■ Records supplied
● ● ●

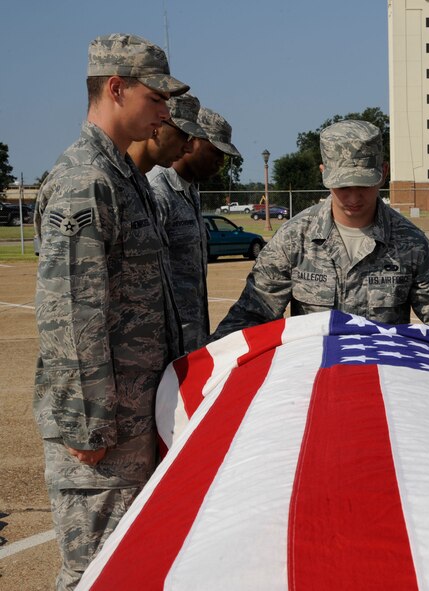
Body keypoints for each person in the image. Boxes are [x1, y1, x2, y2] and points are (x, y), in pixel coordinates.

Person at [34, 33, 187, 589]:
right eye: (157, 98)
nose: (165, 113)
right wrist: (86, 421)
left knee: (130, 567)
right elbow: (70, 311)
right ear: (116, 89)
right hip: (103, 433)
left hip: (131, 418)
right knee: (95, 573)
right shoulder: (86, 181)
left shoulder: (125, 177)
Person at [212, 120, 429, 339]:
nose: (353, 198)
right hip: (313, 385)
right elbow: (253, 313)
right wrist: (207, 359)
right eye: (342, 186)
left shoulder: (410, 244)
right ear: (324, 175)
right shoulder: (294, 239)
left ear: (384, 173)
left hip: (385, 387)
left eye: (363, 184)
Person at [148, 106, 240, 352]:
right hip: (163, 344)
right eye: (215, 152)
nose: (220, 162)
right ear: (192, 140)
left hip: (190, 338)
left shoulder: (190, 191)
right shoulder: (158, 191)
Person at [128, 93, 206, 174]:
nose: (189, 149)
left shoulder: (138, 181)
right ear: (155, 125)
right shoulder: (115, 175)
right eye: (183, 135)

● ● ●

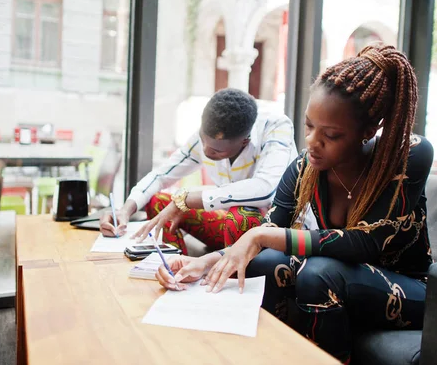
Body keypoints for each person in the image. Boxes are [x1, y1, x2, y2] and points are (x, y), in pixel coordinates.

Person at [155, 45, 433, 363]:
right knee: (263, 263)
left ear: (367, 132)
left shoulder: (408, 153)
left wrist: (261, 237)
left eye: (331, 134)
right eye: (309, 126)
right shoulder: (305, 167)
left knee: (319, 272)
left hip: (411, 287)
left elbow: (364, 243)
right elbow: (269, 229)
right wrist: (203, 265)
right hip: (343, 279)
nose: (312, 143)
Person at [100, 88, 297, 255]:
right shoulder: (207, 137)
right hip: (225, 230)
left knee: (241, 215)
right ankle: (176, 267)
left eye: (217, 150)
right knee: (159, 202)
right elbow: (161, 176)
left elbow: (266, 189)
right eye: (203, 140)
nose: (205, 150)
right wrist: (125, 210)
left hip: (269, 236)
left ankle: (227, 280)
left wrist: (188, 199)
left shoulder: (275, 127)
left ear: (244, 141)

● ● ●

■ What to produce
An exact copy of the lines above, from the one containing "left shoulder: (138, 181)" through the one containing "right eye: (183, 135)", is the whole of the answer.

■ Answer for the task
left shoulder: (138, 181)
right ear: (155, 125)
right shoulder: (115, 175)
right eye: (183, 135)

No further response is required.